See-through circuits speed up

See-through displays and electronic paper require semiconductor devices that are transparent and flexible. Today's transparent semiconductors are not nearly as fast and durable as traditional electronics, however.

Researchers from the Tokyo Institute of Technology have moved transparent semiconductors forward with an indium gallium zinc oxide mixture that can be deposited on plastic, is transparent, and potentially performs one to three orders of magnitude better than today's plastic transistors.

The material is also easy to manufacture, making it potentially inexpensive and appropriate for large-area electronics like large displays. It can be applied in a very thin coating to a sheet of plastic at room temperature. The manufacturing process is also environmentally friendly, according to the researchers.

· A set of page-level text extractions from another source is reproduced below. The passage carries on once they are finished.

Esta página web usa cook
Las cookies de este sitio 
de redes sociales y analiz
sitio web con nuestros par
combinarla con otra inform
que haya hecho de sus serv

The semiconductor could eventually be used in many types of flexible, lightweight, shock resistant electronics, including flexible displays, electronic paper, and wearable computers, according to the researchers.

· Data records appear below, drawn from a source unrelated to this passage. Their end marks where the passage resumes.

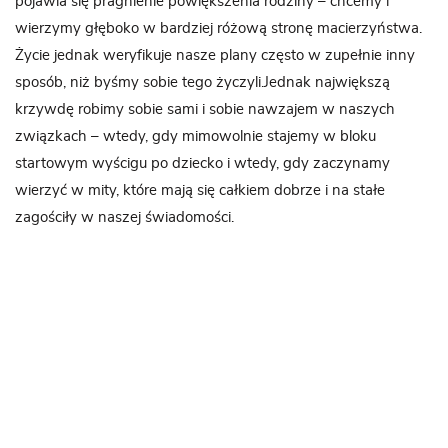
pojawia się pragnienie powiększenia rodziny – chcemy i
wierzymy głęboko w bardziej różową stronę macierzyństwa.
Życie jednak weryfikuje nasze plany często w zupełnie inny
sposób, niż byśmy sobie tego życzyli.Jednak największą
krzywdę robimy sobie sami i sobie nawzajem w naszych
związkach – wtedy, gdy mimowolnie stajemy w bloku
startowym wyścigu po dziecko i wtedy, gdy zaczynamy
wierzyć w mity, które mają się całkiem dobrze i na stałe
zagościły w naszej świadomości.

The researchers produced an amorphous indium gallium zinc oxide compound. Amorphous materials have randomly arranged atoms, while crystalline materials have ordered atoms and polycrystalline materials consist of microscopic grains of crystalline material. Amorphous semiconductors are easier to use in electronics, but do not perform as well as crystalline and polycrystalline semiconductors.

The researchers' semiconductor has a carrier mobility of 10 square centimeters per volt second. Carrier mobility is a measure of how readily electricity moves through a material. Plastic semiconductors have carrier mobilities as high as 1 square centimeter per volt second, amorphous silicon has a carrier mobility of 1 and, crystalline silicon -- the stuff of computer chips -- has a carrier mobility of 1,500.

The transparent semiconductor could be used practically in two to four years, according to the researchers. The work appeared in the November 25, 2004 issue of Nature.